Definitions

Token - one letter or a sequence of letters which is treated as one item (if there is tokenization step).

Alphabet ( $\Sigma$ - sigma) is a finite, non-empty set of tokens. Example: $\Sigma = \{a, b\}$ .

String ( $w$ ) is a finite sequence of tokens chosen from $\Sigma$ . Example: $ababba$ .

Language ( $L$ ) a (possibly infinite) set of strings. Example: $L = \{a, aa, aaa\}$ .

String length is a number of tokens in it: $|aba| = 3$ .

String concatenation: $w_1w_2$ . Example: $ab \cdot ba = abba$ . Alternative notations: $w_1 \cdot w_2$ . In plain text space can be used: a b

Empty string: $\varepsilon$ (epsilon). $|\varepsilon| = 0$ , $\forall w: w \varepsilon = \varepsilon w = w$ .

Language concatenation: $L_1L_2 = \{w_1w_2 \text{ | } w_1 \in L_1, w_2 \in L_2\}$ - Cartesian product ↗ of two sets. Example: $\{1,2\}\cdot\{a,b,\ldots\} = \{1a,2a,1b,2b,\ldots\}$ .

String exponentiation: $w^k = ww \ldots w$ (k times). Example: $a^3 = aaa$ .

Language exponentiation: $L^k = LL \ldots L$ (k times). $LL = L^2$ , $L^k = L(L^{K-1})$ , $L^0 = \{\varepsilon\}$ . Example: $\{0,1\}^{32}$ - all binary words of length of 32.

String reversal: $w^R$ . Example: $(aabc)^R=cbaa$ .

Language reversal: $L^R = {w^R \text{ | } w \in L}$ . Example: $\{ab, cd\}^R = \{ba, dc\}$ .

Language union: $L_1 \cup L_2 = \{w \text{ | } w \in L_1 \text{ or } w \in L_2\}$ - set union ↗. Other name: disjunction. Example: $\{a,b\} \cup \{b,aa\} = \{a,b,aa\}$ .

Language intersection: $L_1 \cap L_2 = \{w \text{ | } w \in L_1 \text{ and } w \in L_2\}$ - set intersection ↗. Other name: conjunction.

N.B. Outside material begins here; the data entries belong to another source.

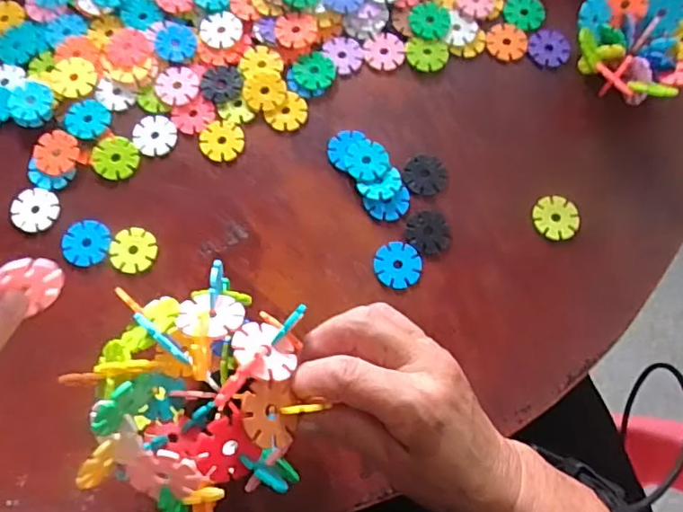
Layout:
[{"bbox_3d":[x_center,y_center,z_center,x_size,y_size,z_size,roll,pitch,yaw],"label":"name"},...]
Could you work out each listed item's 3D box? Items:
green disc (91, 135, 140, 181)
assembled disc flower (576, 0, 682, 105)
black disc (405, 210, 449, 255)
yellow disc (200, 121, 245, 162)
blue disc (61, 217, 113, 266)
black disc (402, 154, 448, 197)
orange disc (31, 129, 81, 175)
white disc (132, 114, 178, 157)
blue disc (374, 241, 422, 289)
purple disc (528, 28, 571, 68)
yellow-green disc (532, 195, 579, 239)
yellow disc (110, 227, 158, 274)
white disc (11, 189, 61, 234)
[{"bbox_3d":[-0.164,-0.071,0.395,0.033,0.004,0.033,0,75,0],"label":"green disc"},{"bbox_3d":[0.214,-0.152,0.402,0.088,0.042,0.086,9,75,3],"label":"assembled disc flower"},{"bbox_3d":[0.061,-0.017,0.377,0.030,0.004,0.029,0,75,0],"label":"black disc"},{"bbox_3d":[-0.088,-0.085,0.400,0.032,0.004,0.032,0,75,0],"label":"yellow disc"},{"bbox_3d":[-0.178,-0.010,0.378,0.032,0.004,0.033,-1,75,0],"label":"blue disc"},{"bbox_3d":[0.060,-0.059,0.390,0.032,0.004,0.030,0,75,0],"label":"black disc"},{"bbox_3d":[-0.206,-0.074,0.393,0.031,0.004,0.032,0,83,-3],"label":"orange disc"},{"bbox_3d":[-0.138,-0.090,0.402,0.032,0.004,0.033,0,75,0],"label":"white disc"},{"bbox_3d":[0.039,0.005,0.371,0.032,0.004,0.032,0,75,0],"label":"blue disc"},{"bbox_3d":[0.162,-0.163,0.423,0.030,0.004,0.035,13,75,4],"label":"purple disc"},{"bbox_3d":[0.152,-0.028,0.385,0.030,0.004,0.033,0,75,0],"label":"yellow-green disc"},{"bbox_3d":[-0.145,-0.004,0.378,0.031,0.004,0.030,0,75,0],"label":"yellow disc"},{"bbox_3d":[-0.217,-0.033,0.385,0.032,0.004,0.032,0,75,0],"label":"white disc"}]

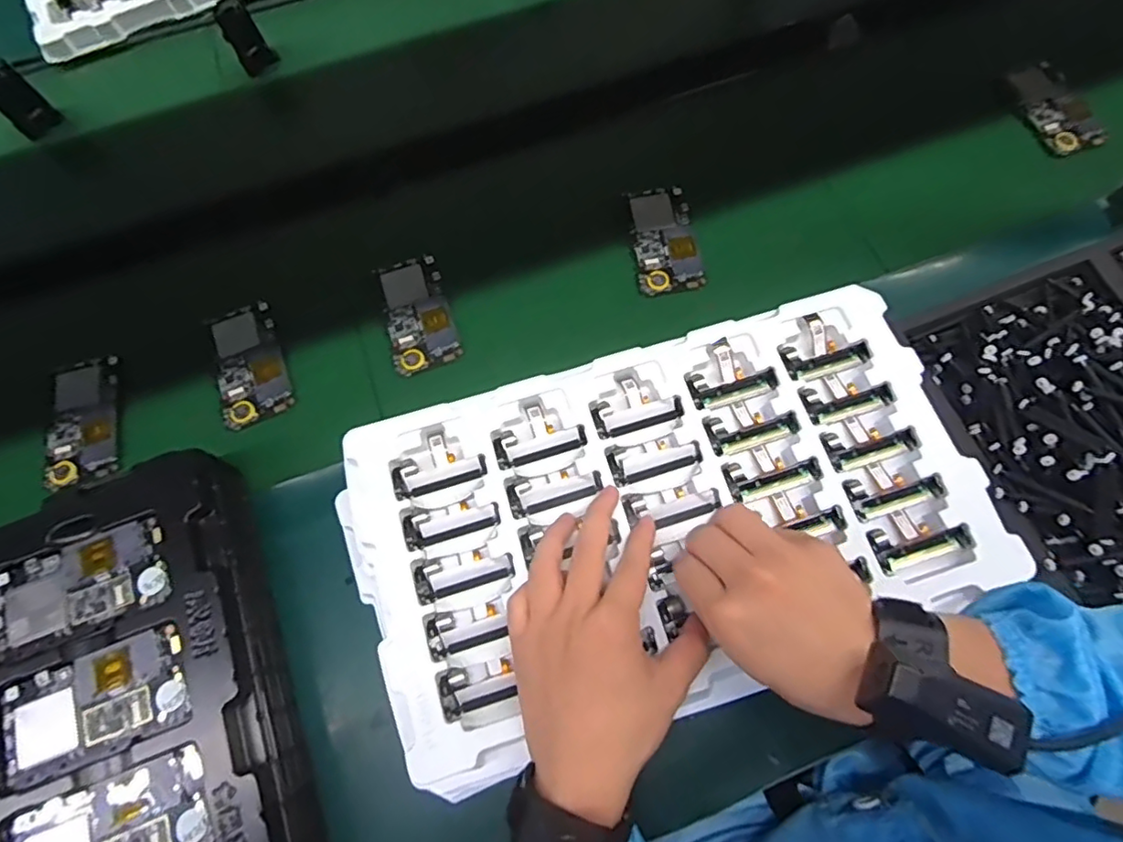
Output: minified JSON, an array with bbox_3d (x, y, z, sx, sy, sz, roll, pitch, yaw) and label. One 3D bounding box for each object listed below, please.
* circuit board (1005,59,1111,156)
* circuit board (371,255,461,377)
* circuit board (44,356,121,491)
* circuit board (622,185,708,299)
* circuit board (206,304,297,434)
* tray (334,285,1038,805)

Example: $\{a,b\} \cap \{b,aa\} = \{b\}$ .

Language difference: $L_1 \setminus L_2 = \{w \text{ | } w \in L_1 \text{ and } w \not{\in} L_2\}$ - set difference ↗. Example: $\{a,b\} \setminus \{b,d\} = \{a\}$ .

Kleene closure: $L^\ast = L^0 \cup L^1 \cup L^2 \ldots$ , $L^+ = L^1 \cup L^2 \cup L^3 \ldots$ . Example: $\{a\}^\ast = \{\varepsilon,a,aa,aaa \ldots\}$ , $\{a\}^+ = \{a,aa,aaa \ldots\}$

All finite strings (over alphabet $\Sigma$ ): $\Sigma^\ast$ , $\forall L: L \subseteq \Sigma^\ast$ . Note: strictly speking I didn’t provide definition how to exponentiate alphabet - just treat it as language with strings of length 1.

“Trivial” language: $\epsilon = \{\varepsilon\}$ . $\forall L: \epsilon L = L \epsilon = L$ .

Empty language: $\emptyset = \{\}$ . $\emptyset^\ast = \epsilon$ , $\forall L: \emptyset L = L \emptyset = \emptyset$ .

Notations:

$\forall$ - for all
$\in$ - in a set
$\not{\in}$ - not in a set